Recent reports in the South Korean media claim that Samsung Display, a wholly-owned subsidiary of the country’s largest consumer electronics company, Samsung Electronics, has started making new investments towards increasing production of flexible OLED displays. Business Korea is quoting sources within the country’s electronics industry to report that as many as 10 OLED equipment producers including AP Systems and Rorze Systems recently got orders worth a massive $325.73 million for installation of OLED production equipment at the consumer electronics major’s OLED manufacturing facility in Tangjeong in the South Chungcheong Province. The investment will expand the production capacity of A3 flexible OLED panels, which is expected to help the company in meeting growing demand for such technology.
Production at the facility will reportedly start in early 2017 and according to eBEST Investment & Securities, once up and running, the new lines will increase production of flexible OLED panels by over 100 percent from 39,000 sheets of glass per month currently to about 90,000 sheets per month next year, making the Tangjeong facility the largest flexible OLED production hub for Samsung. The increased production will be a necessity for Samsung, as it will reportedly supply flexible OLED panels for Apple’s iPhone 8. While flexible displays are yet to percolate down to mainstream gadgets aimed at the retail consumer, companies like Samsung and LG have been experimenting with such devices for a while now. In fact, LG demoed a couple of such devices at the Consumer Electronics Show (CES) 2016 event held earlier this year in Las Vegas, Nevada.

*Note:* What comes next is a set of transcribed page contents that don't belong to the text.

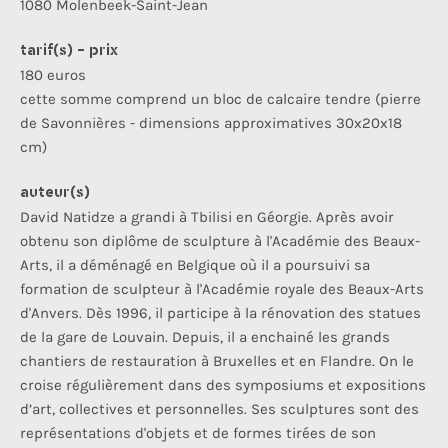
1080 Molenbeek-Saint-Jean
tarif(s) - prix
180 euros
cette somme comprend un bloc de calcaire tendre (pierre
de Savonnières - dimensions approximatives 30x20x18
cm)
auteur(s)
David Natidze a grandi à Tbilisi en Géorgie. Après avoir
obtenu son diplôme de sculpture à l'Académie des Beaux-
Arts, il a déménagé en Belgique où il a poursuivi sa
formation de sculpteur à l'Académie royale des Beaux-Arts
d'Anvers. Dès 1996, il participe à la rénovation des statues
de la gare de Louvain. Depuis, il a enchainé les grands
chantiers de restauration à Bruxelles et en Flandre. On le
croise régulièrement dans des symposiums et expositions
d’art, collectives et personnelles. Ses sculptures sont des
représentations d'objets et de formes tirées de son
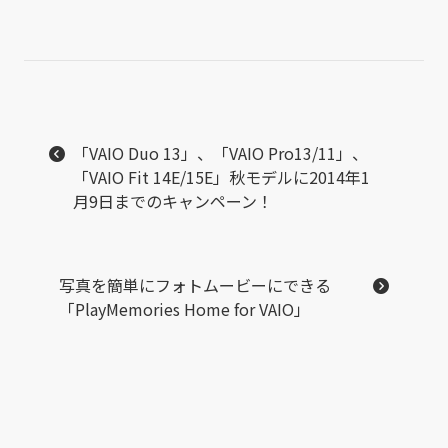
「VAIO Duo 13」、「VAIO Pro13/11」、
「VAIO Fit 14E/15E」秋モデルに2014年1
月9日までのキャンペーン！
写真を簡単にフォトムービーにできる
「PlayMemories Home for VAIO」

As for Samsung, it announced the development of a prototype 4.5 inch flexible AMOLED display in late 2010, which was then showed off at CES 2011. At that event itself, the company publicly stated its intentions of incorporating the technology in its future smartphones and towards that end, even launched the Galaxy Round smartphone in 2013. The device came with a curved, flexible display, but the phone itself had a rigid frame, which did not allow it to be bend the way flexible displays are expected to. The company has since incorporated the technology into devices like the Galaxy S6 Edge, Galaxy S6 Edge+ and the recently-launched Galaxy S7 Edge, all of which come with OLED displays that are manufactured on a flexible plastic substrate, allowing for the curved edges along both sides.